USPS posts dismal third quarter financial results

Aug 19, 2019, 10 AM

Washington Postal Scene by Bill McAllister

The three new members of the United States Postal Service board of governors failed to show up for the board’s Aug. 9 meeting in Washington, D.C., but the problems facing the nation’s mail service were on full display.

What the three missed were details of yet another dismal financial quarter for the U.S. Postal Service and a hint of troubles ahead for the parcel business, which has become a USPS mainstay in an era of sharply declining first-class mail.

Members of the Postal Service’s temporary executive committee, holding what they hope will be the committee’s final meeting, announced the USPS will not be issuing its long-awaited 10-year recovery plan until the new governors get a chance to review the proposal.

Key members of Congress have told the Postal Service that lawmakers will not act on its request for more financial help until they see the plan for resolving the agency’s financial problems.

The confirmation of the three new appointments — Ron Bloom of New York, Roman Martinez IV of Florida and John McLeod Barger of California — was probably the best news postal officials shared during their 50-minute public session.

A postal official said none of the new members had been sworn into office, but they would probably attend the board’s next public meeting this fall.

Financial results revealed that steps taken by some large mailers, such as Amazon, are beginning to have an impact on the agency’s booming parcel business.

Amazon, the online retail giant, and others have said they will begin to curtail their use of USPS delivery services. These decisions were behind a decline in parcel select package volume, the first such drop in that USPS parcel category in nine years, officials said.

Overall parcel volume fell by 47 million pieces, or 3.2 percent, compared to the third quarter of 2018.

Growing its parcel business has helped the Postal Service combat a sharp decline in letter mail, long the agency’s financial anchor.

Postmaster General Megan Brennan and Chief Financial Officer Joseph Corbett told analysts after the committee meeting that the USPS has a strategy for dealing with a decline in parcels from some mailers.

“The Postal Service is certainly well positioned” to deal with what Brennan described as the “aggressive” actions of some large mailers.

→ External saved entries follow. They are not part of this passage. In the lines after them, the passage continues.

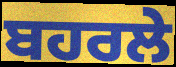
ਬਹਰਲੇ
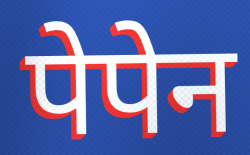
पेपेन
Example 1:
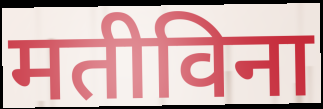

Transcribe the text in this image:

मतीविना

She noted that some competitors are promising more Sunday parcel deliveries.

The USPS is a “pioneer and market leader” in Sunday deliveries, Brennan added, saying she wants to expand that part of the parcel business.

While she didn’t disclose details of the 10-year recovery plan, she did say that the USPS would insist that the Postal Regulatory Commission abolish a price cap that limits postal rate increases to no more than the annual rate of inflation.

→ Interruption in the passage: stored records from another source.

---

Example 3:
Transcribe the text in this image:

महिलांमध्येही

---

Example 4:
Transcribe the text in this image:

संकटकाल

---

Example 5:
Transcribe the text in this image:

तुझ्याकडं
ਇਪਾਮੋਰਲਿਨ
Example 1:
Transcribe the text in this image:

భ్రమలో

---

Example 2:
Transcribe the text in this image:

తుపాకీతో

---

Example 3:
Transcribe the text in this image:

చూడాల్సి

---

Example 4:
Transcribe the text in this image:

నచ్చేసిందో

Financial figures that Brennan released show that in the third quarter ended June 30, revenues were $17.1 billion, essentially flat from the levels of the previous year.

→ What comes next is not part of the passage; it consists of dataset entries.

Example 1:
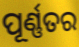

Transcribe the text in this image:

ପୂର୍ଣ୍ଣତର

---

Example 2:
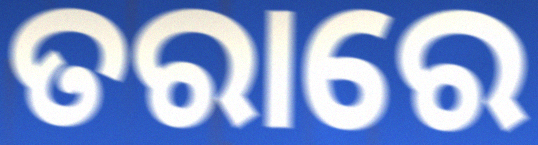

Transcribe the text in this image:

ତରାରେ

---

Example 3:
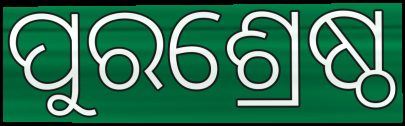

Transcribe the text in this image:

ପୁରଶ୍ରେଷ୍ଠ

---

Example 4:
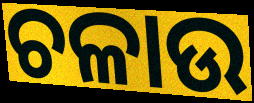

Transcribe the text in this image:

ଚଳାଉ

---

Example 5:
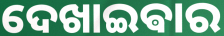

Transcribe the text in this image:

ଦେଖାଇଵାର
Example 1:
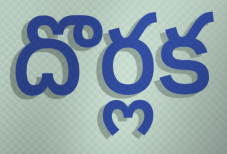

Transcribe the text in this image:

దొర్లక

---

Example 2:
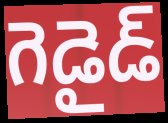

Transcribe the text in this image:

గెడైడ్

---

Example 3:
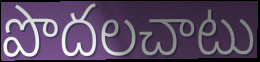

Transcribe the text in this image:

పొదలచాటు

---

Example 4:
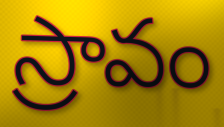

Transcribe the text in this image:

స్రావం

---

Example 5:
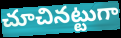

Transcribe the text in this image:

చూచినట్టుగా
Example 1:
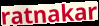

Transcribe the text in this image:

ratnakar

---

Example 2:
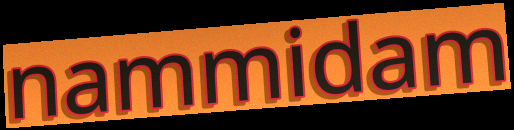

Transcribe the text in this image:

nammidam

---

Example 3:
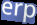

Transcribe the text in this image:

erp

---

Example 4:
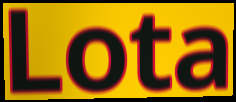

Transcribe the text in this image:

Lota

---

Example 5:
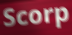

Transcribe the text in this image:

Scorp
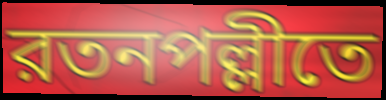
রতনপল্লীতে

For the third quarter of 2019, the USPS showed a net loss of almost $2.3 billion, compared to a loss of $1.5 billion in the previous year.

Those results gave the agency a net loss of nearly $5.9 billion in the first three quarters of the year, compared to an almost $3.4 billion loss a year earlier.

Revenues for the nine months totaled $54.3 billion, up from $53.7 billion in 2018.

Brennan and Corbett said the Postal Service had shown a noteworthy ability to cuts costs this year in the face of declines in first-class and marketing mail.